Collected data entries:
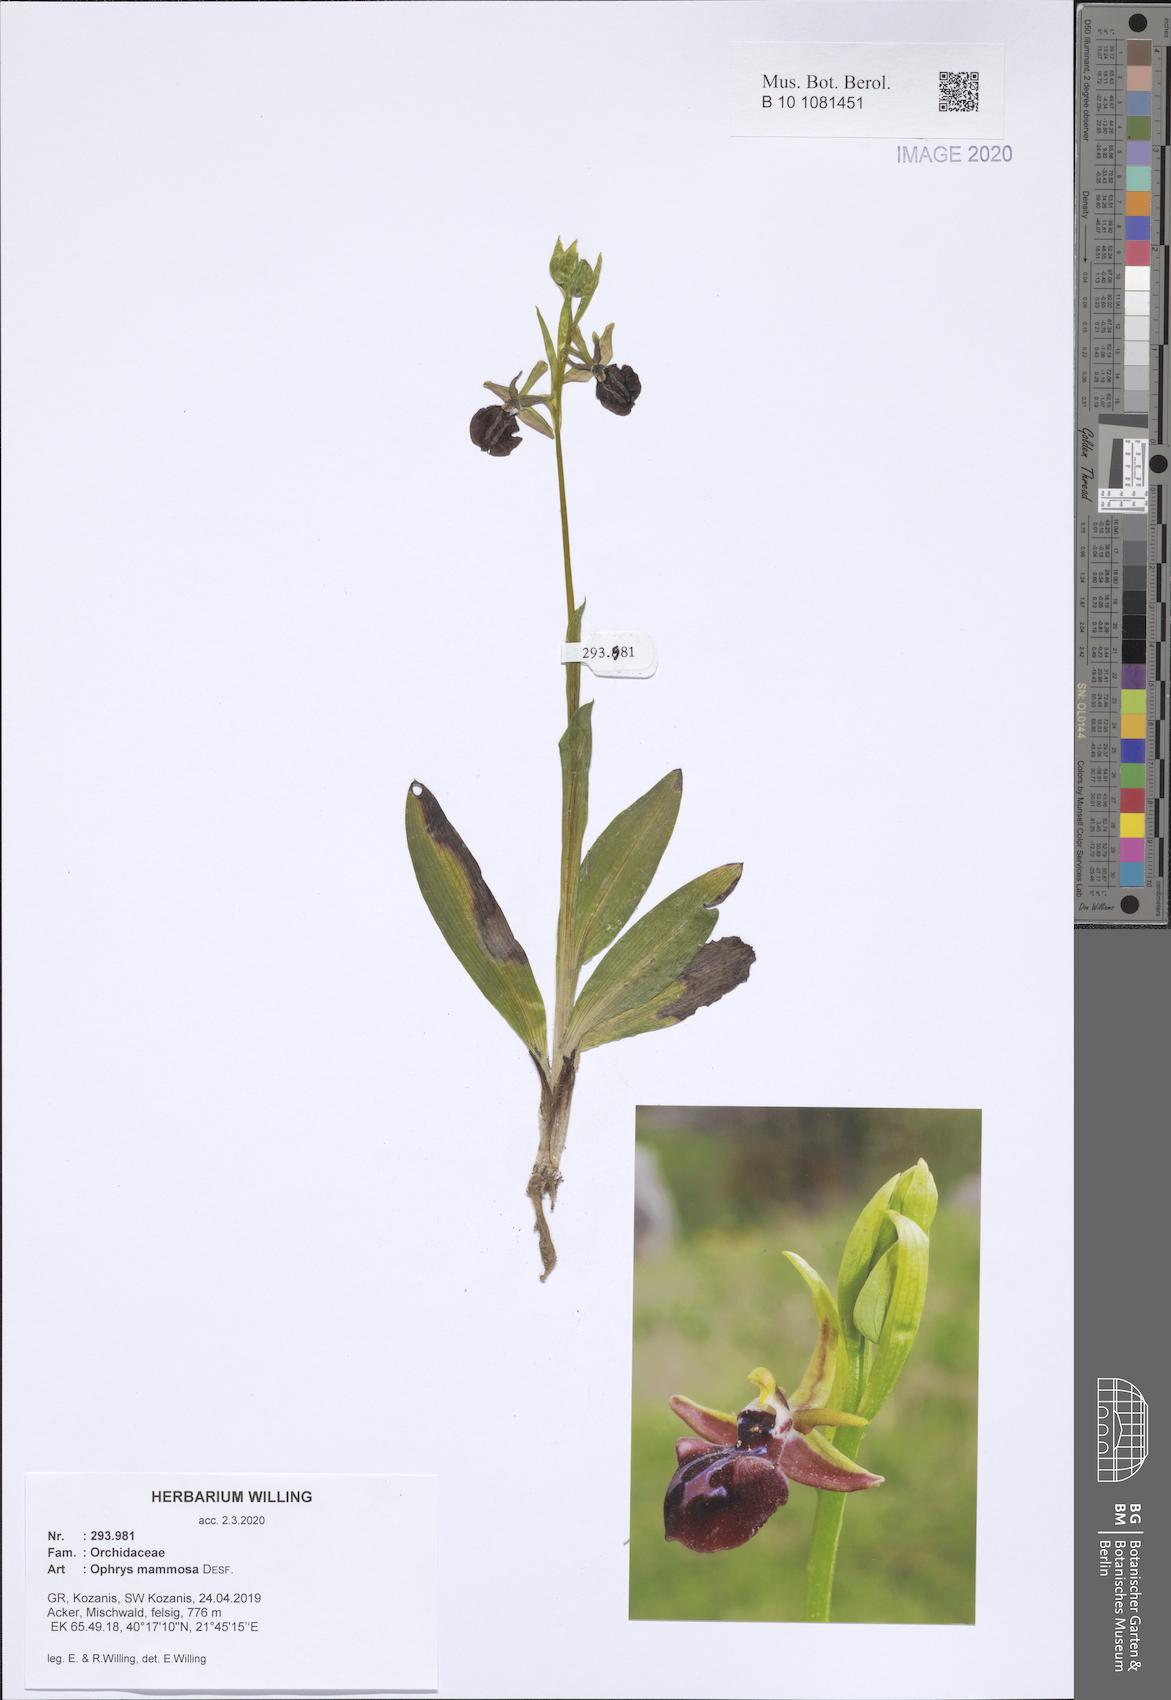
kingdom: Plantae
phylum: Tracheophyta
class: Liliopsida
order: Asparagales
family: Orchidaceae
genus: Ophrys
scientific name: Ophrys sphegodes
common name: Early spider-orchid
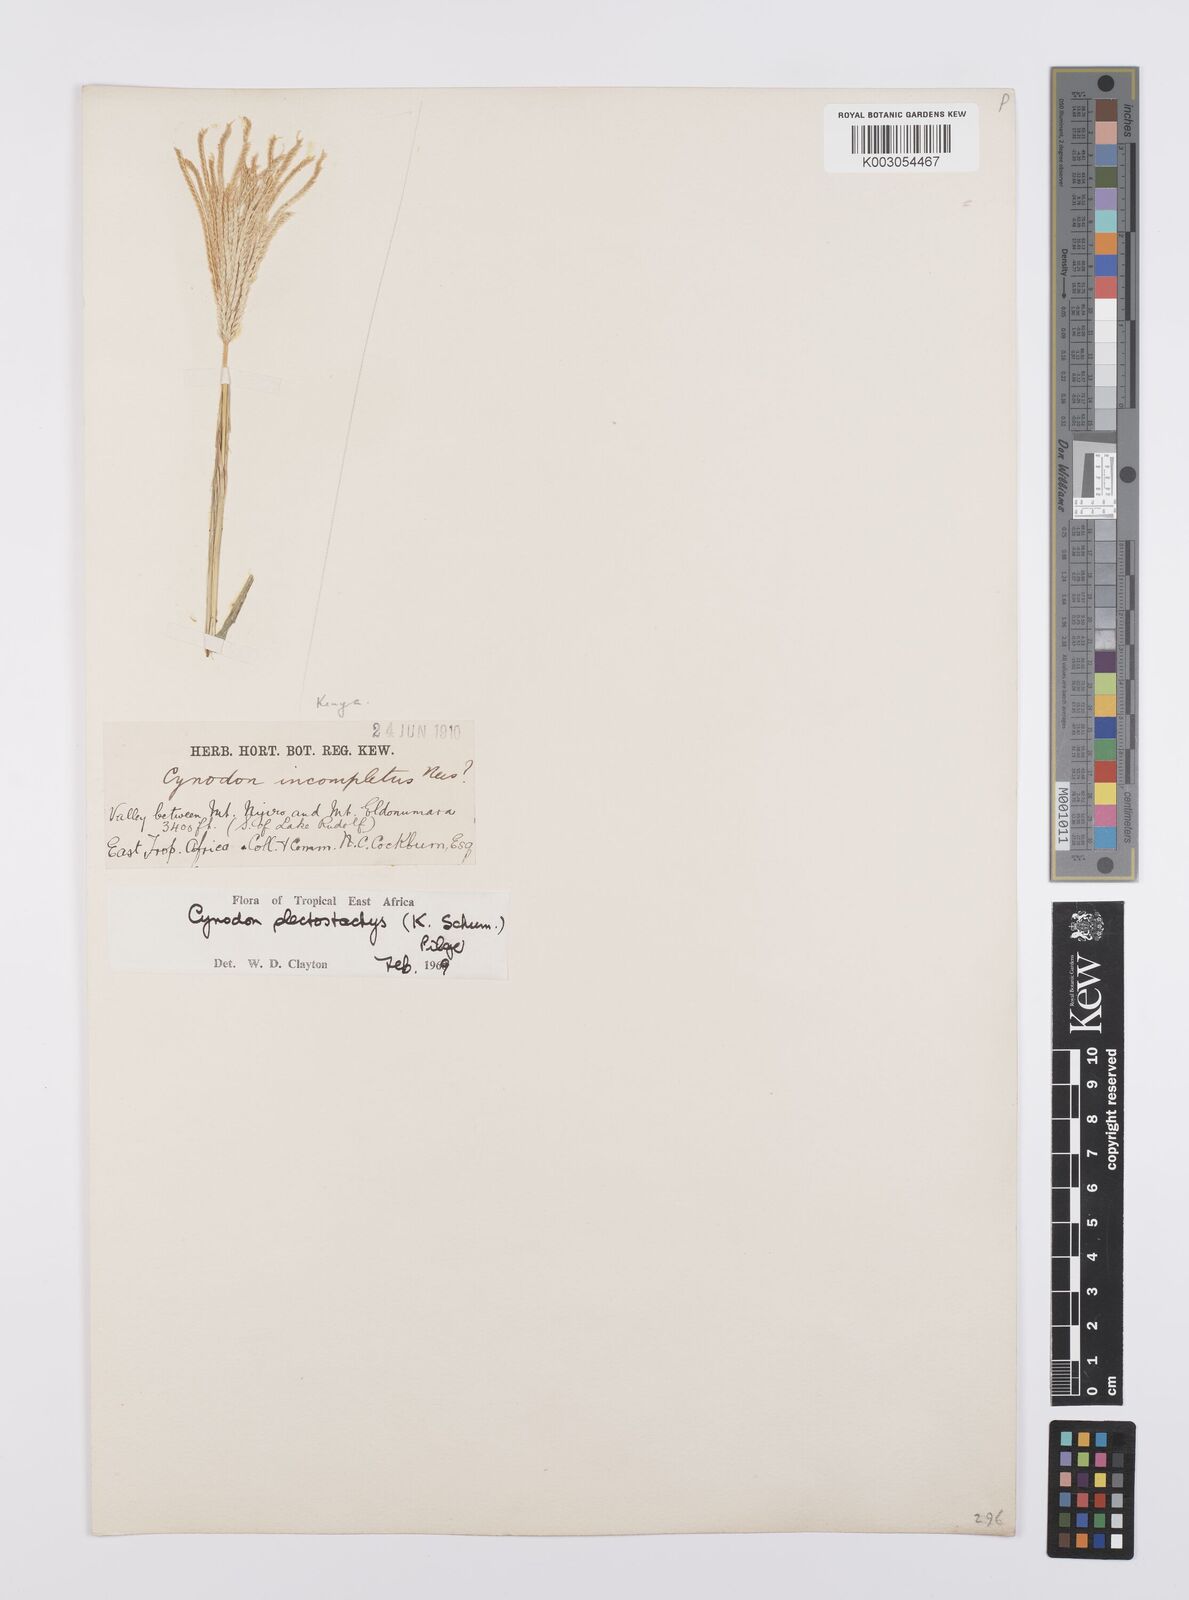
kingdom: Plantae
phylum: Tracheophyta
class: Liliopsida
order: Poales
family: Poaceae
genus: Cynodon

--- WHAT IS EXPECTED ---
Copy every line of the material word for word, and leave the pictures out.

--- COMPLETED TASK ---
kingdom: Plantae
phylum: Tracheophyta
class: Liliopsida
order: Asparagales
family: Orchidaceae
genus: Ophrys
scientific name: Ophrys sphegodes
common name: Early spider-orchid
kingdom: Plantae
phylum: Tracheophyta
class: Liliopsida
order: Poales
family: Poaceae
genus: Cynodon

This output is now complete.